Adjusting the rules of war in this way is an excellent strategy for the 21st-century antimilitarist. He does not have to actually express support for the insurgents, as his crude predecessors of the 1960s did. (As Tom Hayden put it, "We are all Viet Cong now.") Today anyone who can click a mouse can learn that the NLF was the NVA and the NVA were cold-blooded killers, but this knowledge was controversial and hard-to-obtain at the time. The people who knew it were not, in general, the smart ones. "We are all al-Qaeda now" simply does not compute, and you don't hear it. But nor do you need to.

* * *

There was a funny article the other day in the Times. It seems Kuwaitis have noticed that they have democracy, that Dubai doesn't, and that the latter seems to be rather better off for it. (Don't miss the pictures of Kuwait's "financial district" - sidesplitting.) Not that Kuwait has much democracy. It's a constitutional monarchy. But Dubai is an absolute monarchy, and the difference is, um, remarkable. Especially since Kuwait has way more oil than Dubai.

He is, I would contend, a very strange kind of Jacobite, in that it's hard to discern just who should be the legitimate pretender. I infer that in 19th Century France he would have been called a Bonapartist, but perhaps I have not read enough. In any event, the cited article is not short, and it will take an hour or so to read; some of you will regard that as a wasted hour, and some will find it a great investment of time. If you begin reading and have any interest in the matter, read enough to be sure of what you are seeing: he winds into his subject like a serpent and it will take a while before you realize what he is doing.

I don't know any real Jacobites. It would be interesting to learn more about 21st Century Jacobism.

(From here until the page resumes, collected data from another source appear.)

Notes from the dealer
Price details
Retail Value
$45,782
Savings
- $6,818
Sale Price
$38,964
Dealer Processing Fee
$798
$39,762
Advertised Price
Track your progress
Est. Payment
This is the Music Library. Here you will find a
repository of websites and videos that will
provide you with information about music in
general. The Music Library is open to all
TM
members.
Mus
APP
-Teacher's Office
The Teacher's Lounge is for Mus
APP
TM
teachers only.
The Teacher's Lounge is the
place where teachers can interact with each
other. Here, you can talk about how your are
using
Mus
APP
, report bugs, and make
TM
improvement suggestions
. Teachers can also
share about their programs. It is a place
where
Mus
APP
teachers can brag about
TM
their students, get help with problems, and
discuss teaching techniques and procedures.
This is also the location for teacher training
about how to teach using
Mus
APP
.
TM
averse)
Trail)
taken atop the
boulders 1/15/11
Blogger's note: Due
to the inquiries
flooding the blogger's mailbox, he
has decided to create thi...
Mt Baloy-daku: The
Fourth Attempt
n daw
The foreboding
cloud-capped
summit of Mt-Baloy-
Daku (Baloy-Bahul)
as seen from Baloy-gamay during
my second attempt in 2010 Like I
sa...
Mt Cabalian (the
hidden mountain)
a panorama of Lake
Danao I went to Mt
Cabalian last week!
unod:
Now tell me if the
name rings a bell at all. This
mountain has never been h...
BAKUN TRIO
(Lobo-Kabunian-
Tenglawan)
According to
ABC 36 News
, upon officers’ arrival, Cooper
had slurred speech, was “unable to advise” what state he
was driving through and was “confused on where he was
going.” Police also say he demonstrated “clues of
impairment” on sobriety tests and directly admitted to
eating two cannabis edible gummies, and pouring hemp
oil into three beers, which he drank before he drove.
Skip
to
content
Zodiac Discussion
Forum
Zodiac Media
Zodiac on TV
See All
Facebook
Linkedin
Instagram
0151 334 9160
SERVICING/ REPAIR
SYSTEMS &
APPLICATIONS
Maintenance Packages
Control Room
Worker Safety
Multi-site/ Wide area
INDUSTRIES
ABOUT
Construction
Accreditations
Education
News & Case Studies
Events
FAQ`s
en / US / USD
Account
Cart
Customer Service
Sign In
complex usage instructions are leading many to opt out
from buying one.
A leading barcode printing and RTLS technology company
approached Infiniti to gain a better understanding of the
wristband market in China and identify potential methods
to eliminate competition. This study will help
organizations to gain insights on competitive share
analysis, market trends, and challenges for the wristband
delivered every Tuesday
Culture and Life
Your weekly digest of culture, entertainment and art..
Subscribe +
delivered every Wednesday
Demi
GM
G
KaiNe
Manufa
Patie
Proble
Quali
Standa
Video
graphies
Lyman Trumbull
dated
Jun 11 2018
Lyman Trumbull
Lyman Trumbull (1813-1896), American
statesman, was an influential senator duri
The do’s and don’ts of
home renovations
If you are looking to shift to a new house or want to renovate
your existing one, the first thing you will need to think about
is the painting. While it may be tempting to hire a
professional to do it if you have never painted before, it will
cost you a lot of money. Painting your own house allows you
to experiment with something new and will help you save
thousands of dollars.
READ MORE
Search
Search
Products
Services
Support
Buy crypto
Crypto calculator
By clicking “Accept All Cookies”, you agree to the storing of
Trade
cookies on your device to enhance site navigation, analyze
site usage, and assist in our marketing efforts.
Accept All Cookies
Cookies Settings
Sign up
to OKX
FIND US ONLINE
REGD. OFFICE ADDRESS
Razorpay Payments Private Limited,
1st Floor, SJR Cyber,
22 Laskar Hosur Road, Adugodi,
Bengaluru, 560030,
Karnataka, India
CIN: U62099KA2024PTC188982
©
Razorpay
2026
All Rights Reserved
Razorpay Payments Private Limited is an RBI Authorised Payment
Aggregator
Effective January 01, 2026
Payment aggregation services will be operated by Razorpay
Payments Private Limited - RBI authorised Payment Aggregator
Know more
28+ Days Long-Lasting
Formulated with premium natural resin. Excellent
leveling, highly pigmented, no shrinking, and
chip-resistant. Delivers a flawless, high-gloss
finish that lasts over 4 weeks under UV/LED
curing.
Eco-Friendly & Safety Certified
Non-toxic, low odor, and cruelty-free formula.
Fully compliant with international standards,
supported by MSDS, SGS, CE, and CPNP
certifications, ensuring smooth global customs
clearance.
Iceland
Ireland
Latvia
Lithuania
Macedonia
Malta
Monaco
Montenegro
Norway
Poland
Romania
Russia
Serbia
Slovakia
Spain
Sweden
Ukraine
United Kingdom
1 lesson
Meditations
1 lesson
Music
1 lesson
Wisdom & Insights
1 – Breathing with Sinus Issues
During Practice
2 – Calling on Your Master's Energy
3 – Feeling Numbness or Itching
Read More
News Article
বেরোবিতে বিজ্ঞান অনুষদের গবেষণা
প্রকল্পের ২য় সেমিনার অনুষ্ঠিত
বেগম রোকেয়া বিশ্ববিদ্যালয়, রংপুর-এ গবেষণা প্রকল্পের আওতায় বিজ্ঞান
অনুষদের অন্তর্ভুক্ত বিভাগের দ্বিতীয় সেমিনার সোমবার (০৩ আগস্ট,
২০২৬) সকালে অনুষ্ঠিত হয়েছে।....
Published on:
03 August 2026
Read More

Wha wadna fight for Charlie?
Wha wadna draw the sword?
Wha wadna up and rally,
At their royal prince's word?
Think on Scotia's ancient heroes,
Think on foreign foes repell'd,
Think on glorious Bruce and Wallace,
Wha the proud usurpers quell'd.


Rouse, rouse, ye kilted warriors!
Rouse ye heroes of the north!
Rouse, and join your chieftain's banners,
'Tis your prince that leads you forth!